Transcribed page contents

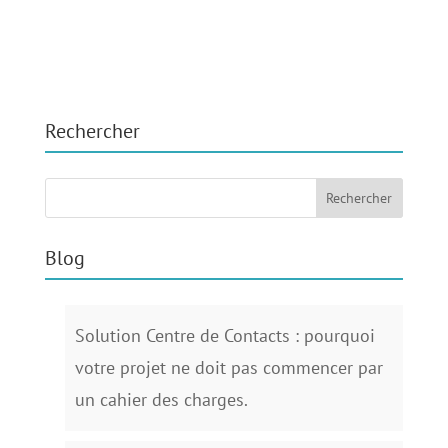
Rechercher
Blog
Solution Centre de Contacts : pourquoi
votre projet ne doit pas commencer par
un cahier des charges.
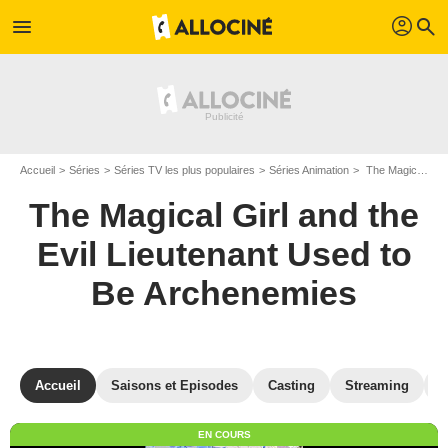
profil
menu
search
Accueil
Séries
Séries TV les plus populaires
Séries Animation
The Magical Girl and the Evil Lieutenant Used to Be Archenemies
The Magical Girl and the
Evil Lieutenant Used to
Be Archenemies
Accueil
Saisons et Episodes
Casting
Streaming
P
EN COURS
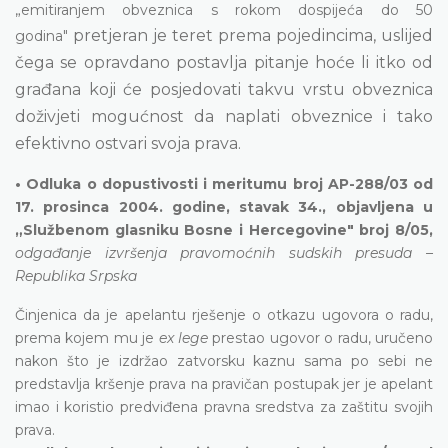
„emitiranjem obveznica s rokom dospijeća do 50
pretjeran
je teret prema pojedincima, uslijed
godina"
čega se opravdano postavlja pitanje hoće li itko od
građana koji će posjedovati takvu vrstu obveznica
doživjeti mogućnost da naplati obveznice i tako
efektivno ostvari svoja prava.
• Odluka o dopustivosti i meritumu broj AP-288/03 od
17. prosinca 2004. godine, stavak 34., objavljena u
„Službenom glasniku Bosne i Hercegovine" broj 8/05,
odgađanje izvršenja pravomoćnih sudskih presuda –
Republika Srpska
Činjenica da je apelantu rješenje o otkazu ugovora o radu,
prema kojem mu je
ex lege
prestao ugovor o radu, uručeno
nakon što je izdržao zatvorsku kaznu sama po sebi ne
predstavlja kršenje prava na pravičan postupak jer je apelant
imao i koristio predviđena pravna sredstva za zaštitu svojih
prava.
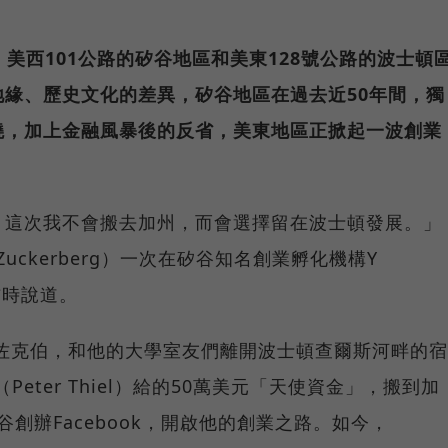
年代，美西101公路的矽谷地區和美東128號公路的波士頓
緣、歷史文化的差異，矽谷地區在過去近50年間，獨
燒，加上金融風暴後的反省，美東地區正掀起一波創業
，這次我不會搬去加州，而會選擇留在波士頓發展。」
 Zuckerberg）一次在矽谷知名創業孵化機構Y
採訪時說道。
的佐克伯，和他的大學室友們離開波士頓查爾斯河畔的宿
Peter Thiel）給的50萬美元「天使資金」，搬到加
在矽谷創辦Facebook，開啟他的創業之路。如今，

- [TRY IT]:
Your answer must be the lines from the one containing "年代，美西101公路的矽谷地區和美東128號公路的波士頓" to the last line of the entries, repeated exactly and with nothing else.

- [ANSWER TO THIS PROBLEM]:
年代，美西101公路的矽谷地區和美東128號公路的波士頓
緣、歷史文化的差異，矽谷地區在過去近50年間，獨
燒，加上金融風暴後的反省，美東地區正掀起一波創業
，這次我不會搬去加州，而會選擇留在波士頓發展。」
 Zuckerberg）一次在矽谷知名創業孵化機構Y
採訪時說道。
的佐克伯，和他的大學室友們離開波士頓查爾斯河畔的宿
Peter Thiel）給的50萬美元「天使資金」，搬到加
在矽谷創辦Facebook，開啟他的創業之路。如今，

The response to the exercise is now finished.